FARMERS across the UK are to be allowed to maintain ditches on their land, following an announcement by Defra secretary Elizabeth Truss at the Oxford Farming Conference.

Ms Truss said: "Subject to parliamentary approval, we will allow farmers across the country to maintain ditches up to 1.5km long from April, so they can dredge and clear debris and manage the land to stop it getting waterlogged. This follows the successful pilots we started two years ago."

Ms Truss described the measures as "getting rid of red tape". However, critics have said that unregulated clearing of watercourses on farmland is likely to increase the flow of water into built-up areas downstream.

Ms Truss also mooted proposals to give internal drainage boards and other groups more power to maintain local watercourses, and spoke of plans to streamline the agencies which currently deliver countryside services.

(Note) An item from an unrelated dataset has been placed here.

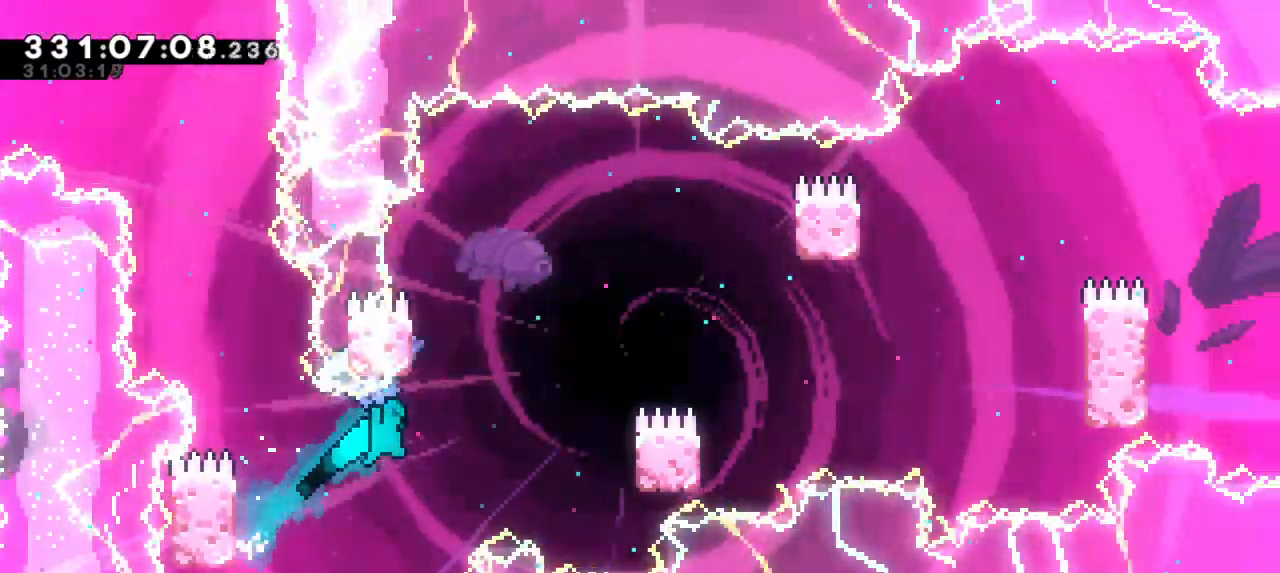
{"keys": ["grab", "right"], "events": [[500, "jump2", "up"]]}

Her comments were welcomed by groups such as the NFU and the CLA.

Christopher Price, director of policy at the CLA, said: "We welcome the sensible approach of aligning the Environment Agency and Natural England and support in principle the drive towards further de-centralisation of decision making to farmers and local communities."

On flooding, Ms Truss said: "There is no single answer to improve our resilience to flooding." She mentioned tree-planting, dredging and "improved defences".

She also talked about the new Natural Capital Committee which "will, as part of its remit, look at catchment management and upstream solutions to flooding, learning from innovative programmes like Slowing the Flow in Pickering, which works with nature to reduce risk".

The Government have put in place a six-year plan on flood defences. It is Ms Truss's intention to protect more farmland from flooding.

"Over this decade we will be protecting an additional million acres," she said. "580,000 in the last parliament, and a further 420,000 by 2021."